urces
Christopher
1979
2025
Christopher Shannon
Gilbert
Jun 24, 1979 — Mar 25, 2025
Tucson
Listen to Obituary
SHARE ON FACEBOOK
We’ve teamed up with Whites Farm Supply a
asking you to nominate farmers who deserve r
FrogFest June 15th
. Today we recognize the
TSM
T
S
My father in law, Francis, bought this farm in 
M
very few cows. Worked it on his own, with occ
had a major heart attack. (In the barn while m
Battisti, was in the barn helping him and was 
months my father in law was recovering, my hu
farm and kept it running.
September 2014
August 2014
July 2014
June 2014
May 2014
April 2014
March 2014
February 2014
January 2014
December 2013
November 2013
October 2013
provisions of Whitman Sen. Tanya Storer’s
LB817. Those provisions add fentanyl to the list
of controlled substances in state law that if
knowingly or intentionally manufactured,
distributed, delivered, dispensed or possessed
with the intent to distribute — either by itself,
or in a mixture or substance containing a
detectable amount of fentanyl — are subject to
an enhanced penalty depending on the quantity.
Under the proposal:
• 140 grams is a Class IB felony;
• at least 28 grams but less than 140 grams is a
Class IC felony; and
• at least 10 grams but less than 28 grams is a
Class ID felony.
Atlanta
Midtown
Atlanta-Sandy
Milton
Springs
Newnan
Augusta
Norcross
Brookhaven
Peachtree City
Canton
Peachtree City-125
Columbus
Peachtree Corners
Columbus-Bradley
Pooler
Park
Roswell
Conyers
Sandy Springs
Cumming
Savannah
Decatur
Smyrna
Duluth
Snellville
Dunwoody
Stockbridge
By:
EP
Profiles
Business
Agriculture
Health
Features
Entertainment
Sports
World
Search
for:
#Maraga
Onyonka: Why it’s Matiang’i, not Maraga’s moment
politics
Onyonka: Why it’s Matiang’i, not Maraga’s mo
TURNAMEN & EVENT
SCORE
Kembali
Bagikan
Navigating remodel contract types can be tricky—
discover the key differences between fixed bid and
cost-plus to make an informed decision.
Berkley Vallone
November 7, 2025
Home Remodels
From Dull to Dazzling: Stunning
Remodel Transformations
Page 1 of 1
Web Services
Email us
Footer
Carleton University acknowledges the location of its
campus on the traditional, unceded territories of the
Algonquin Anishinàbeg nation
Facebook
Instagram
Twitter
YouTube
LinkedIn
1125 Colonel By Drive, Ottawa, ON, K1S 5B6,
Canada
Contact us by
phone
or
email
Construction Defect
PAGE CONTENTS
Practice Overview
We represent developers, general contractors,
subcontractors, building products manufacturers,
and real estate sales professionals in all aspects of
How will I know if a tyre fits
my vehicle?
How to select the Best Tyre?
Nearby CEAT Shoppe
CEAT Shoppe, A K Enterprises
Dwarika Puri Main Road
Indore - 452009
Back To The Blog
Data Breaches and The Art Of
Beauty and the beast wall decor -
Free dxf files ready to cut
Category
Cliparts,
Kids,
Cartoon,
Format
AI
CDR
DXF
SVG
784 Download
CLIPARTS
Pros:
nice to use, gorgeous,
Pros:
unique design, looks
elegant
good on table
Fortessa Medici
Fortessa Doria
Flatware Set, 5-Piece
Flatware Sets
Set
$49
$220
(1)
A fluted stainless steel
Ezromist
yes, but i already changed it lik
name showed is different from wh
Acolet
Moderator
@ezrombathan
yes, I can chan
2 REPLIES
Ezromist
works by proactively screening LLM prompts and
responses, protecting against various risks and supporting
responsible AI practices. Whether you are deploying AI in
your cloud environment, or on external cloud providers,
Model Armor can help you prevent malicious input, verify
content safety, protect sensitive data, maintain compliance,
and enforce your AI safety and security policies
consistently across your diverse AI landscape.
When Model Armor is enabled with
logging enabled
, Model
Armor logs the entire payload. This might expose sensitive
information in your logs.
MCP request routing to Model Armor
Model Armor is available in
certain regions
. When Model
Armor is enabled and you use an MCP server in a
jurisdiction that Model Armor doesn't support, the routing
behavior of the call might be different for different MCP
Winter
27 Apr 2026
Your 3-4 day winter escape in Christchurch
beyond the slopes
------
## TASK TO CARRY OUT
Find and show each line of the listing with the word "sensitive".

## RESULT OF THIS TASK
content safety, protect sensitive data, maintain compliance,
Armor logs the entire payload. This might expose sensitive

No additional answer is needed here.